Passivhaus (Passive House) Minimum Performance and Typical Physical Characteristics

So, what are the efficiency performance characteristics needed to reach Passivhaus (Passive House)?

The minimum performance characteristics of a Passivhaus (Passive House) are:

• Airtight building shell ≤ 0.6 ACH @ 50 pascal pressure, measured by blower-door test.
• Annual heat requirement ≤ 15 kWh/m2/year  (4.75 kBtu/sf/yr)
• Primary Energy ≤ 120 kWh/m2/year (38.1 kBtu/sf/yr)

In addition, the following are recommendations, depending upon the climate of building site:

• Window u-values ≤ 0.8 W/m2/K  
• Mechanical ventilation system with heat recovery of ≥ 75% efficiency using low electric consumption @  0.45 Wh/m3 
• Thermal bridge-free construction of ≤ 0.01 W/mK

Typical physical characteristics of a Passivhaus (Passive House) in a heat-load climate within the northern hemisphere:

• Proper building orientation (south) for maximum solar heat-gain during the winter
• Large amounts of window glazings with high SHGC values on the south-facing side of the building
• Roof overhang, trellis or thermal-shutter use to provide shading to minimize heat-gain during summer months
• Minimal amounts of window glazings on the north side of the building
• Windows with very low U-values in all instances
• Windows and doors which have very low air leakage 
• Consideration of increased thermal-mass use
• Extreme air-tightness (not to be confused with insulation)
• Extreme use of insulation on all exterior wall and ceiling surfaces
• Insulated and thermally "broken" concrete floor slab
• Minimal thermal bridging construction
• Exterior and interior dimensions for maximizing heating and cooling efficiency
• Mechanically ventilated
• Use of smaller HVAC systems, such as ductless mini-splits
• Minimal external penetrations to unconditioned spaces
• Most efficient domestic hot water heating and/or solar thermal system
• Use of efficient appliances (Energy Star) and ceiling fans
• Use of most efficient lighting (ie; LED or CFL)
• A small PV (photo-voltaic) system

Less typical physical characteristics of a Passivhaus (Passive House) in a heat-load climate within the northern hemisphere:

• Earth air tube ground-source fresh-air intake system

As part of the design and certification process PHI utilizes a sophisticated PHPP (Passive House Planning Package)--a very intense MS Excel spreadsheet/program--which takes data, in great detail, of the physical characteristics and components of the building.  PHPP, to high accuracy, predicts the performance characteristics of the building through extensive calculation and its determinations have been empirically verified as being highly accurate.  I believe no other energy modeling tool is as thorough as PHPP.

The one performance characteristic that is not calculated, but actually measured, is the air-tightness of the building.  This number is absolute.  If you don't empirically meet the target, while your building may be very energy efficient, it can not be classified or certified as a Passivhaus.

With respect to the calculated performance characteristics, since the performance numbers are a result of an aggregate of individual physical performance characteristics, we had a fair amount of flexibility over the design of the building structure.

For example, if you choose, as we did, to deviate from some of the recommended or typical approaches that could hurt the overall performance values, you can make up the performance deficits in other areas.  To use just one example: in our own project, we decided that we wanted an especially "bright" naturally lit home.

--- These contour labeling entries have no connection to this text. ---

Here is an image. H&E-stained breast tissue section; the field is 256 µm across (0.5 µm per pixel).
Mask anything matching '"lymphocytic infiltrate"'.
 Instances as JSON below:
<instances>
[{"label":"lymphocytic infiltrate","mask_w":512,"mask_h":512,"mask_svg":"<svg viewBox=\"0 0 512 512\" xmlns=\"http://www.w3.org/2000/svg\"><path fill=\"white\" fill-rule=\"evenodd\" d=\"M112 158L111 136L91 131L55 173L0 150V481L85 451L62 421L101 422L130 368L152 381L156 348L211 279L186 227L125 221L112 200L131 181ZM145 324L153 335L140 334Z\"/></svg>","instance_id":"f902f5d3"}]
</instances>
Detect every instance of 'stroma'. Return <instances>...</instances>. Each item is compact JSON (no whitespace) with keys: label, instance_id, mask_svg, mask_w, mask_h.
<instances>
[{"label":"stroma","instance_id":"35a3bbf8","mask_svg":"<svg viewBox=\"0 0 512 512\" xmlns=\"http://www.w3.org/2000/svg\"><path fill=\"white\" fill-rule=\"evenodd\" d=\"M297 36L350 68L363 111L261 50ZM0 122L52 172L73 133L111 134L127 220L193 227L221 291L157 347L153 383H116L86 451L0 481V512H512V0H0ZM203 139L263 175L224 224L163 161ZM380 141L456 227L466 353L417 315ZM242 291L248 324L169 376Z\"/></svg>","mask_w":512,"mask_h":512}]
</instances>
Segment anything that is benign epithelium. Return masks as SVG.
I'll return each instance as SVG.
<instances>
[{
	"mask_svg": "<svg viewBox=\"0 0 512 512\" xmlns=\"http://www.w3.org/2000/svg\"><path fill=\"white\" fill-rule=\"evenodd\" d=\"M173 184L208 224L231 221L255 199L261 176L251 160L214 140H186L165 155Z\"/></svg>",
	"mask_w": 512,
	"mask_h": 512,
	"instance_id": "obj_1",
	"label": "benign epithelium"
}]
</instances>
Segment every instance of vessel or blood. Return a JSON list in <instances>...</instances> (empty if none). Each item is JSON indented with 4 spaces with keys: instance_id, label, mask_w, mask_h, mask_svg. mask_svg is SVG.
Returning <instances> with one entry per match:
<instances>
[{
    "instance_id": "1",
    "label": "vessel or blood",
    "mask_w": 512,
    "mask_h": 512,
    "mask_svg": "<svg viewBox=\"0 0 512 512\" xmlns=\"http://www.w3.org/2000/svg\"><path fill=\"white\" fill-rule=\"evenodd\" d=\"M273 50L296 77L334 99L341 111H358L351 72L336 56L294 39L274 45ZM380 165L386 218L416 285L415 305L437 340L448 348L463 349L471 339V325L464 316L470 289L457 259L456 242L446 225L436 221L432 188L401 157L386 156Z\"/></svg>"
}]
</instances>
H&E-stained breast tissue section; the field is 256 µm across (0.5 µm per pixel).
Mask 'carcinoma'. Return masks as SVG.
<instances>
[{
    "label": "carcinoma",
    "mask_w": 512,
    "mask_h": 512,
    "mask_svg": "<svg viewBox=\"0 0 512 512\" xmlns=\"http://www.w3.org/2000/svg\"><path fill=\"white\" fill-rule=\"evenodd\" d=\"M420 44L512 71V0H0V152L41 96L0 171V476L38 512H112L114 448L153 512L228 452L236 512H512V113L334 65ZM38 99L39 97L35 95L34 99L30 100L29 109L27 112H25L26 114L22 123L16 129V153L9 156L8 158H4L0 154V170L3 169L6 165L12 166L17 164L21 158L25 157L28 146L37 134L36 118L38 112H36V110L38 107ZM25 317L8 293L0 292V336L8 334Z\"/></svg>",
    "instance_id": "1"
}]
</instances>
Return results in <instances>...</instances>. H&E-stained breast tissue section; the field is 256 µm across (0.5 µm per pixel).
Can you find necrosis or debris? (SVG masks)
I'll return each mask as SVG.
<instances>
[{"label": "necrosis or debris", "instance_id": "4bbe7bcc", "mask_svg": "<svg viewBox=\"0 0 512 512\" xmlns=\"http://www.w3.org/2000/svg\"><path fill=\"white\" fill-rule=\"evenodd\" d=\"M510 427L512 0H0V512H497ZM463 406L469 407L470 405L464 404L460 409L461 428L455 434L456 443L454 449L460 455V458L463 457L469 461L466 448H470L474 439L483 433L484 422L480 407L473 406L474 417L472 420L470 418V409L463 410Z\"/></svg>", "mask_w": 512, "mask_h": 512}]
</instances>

One of the ways of accomplishing this was to increase the amount of window glazings on the north ("dark") side (a big no no with PH in the Northern Hemisphere).  To make up the performance "penalty" for that decision, we could increase the insulation of certain walls or ceilings, improve air-tightness performance beyond the PH requirement, and/or employ a higher efficiency HRV or ERV ventilation system

Since the Passive House standard doesn't specifically mandate any one building approach, Lisa and I were free to pick our "battles," so to speak, allowing us to choose aesthetic appeal over optimal energy efficiency in certain aspects of our home providing we made up for those "losses" in efficiency, elsewhere.

As we wanted a luxury home, first and foremost, one where the energy efficient designs would be "invisible" or hidden from plain view, we prioritized what we wanted and where.  The PHPP program easily allowed for alternative modeling, simply by plugging in different physical performance values.  This way, we were able to determine, before actual construction where we would land at the project's completion.

We will explore each of these above listed items in greater detail, in future articles.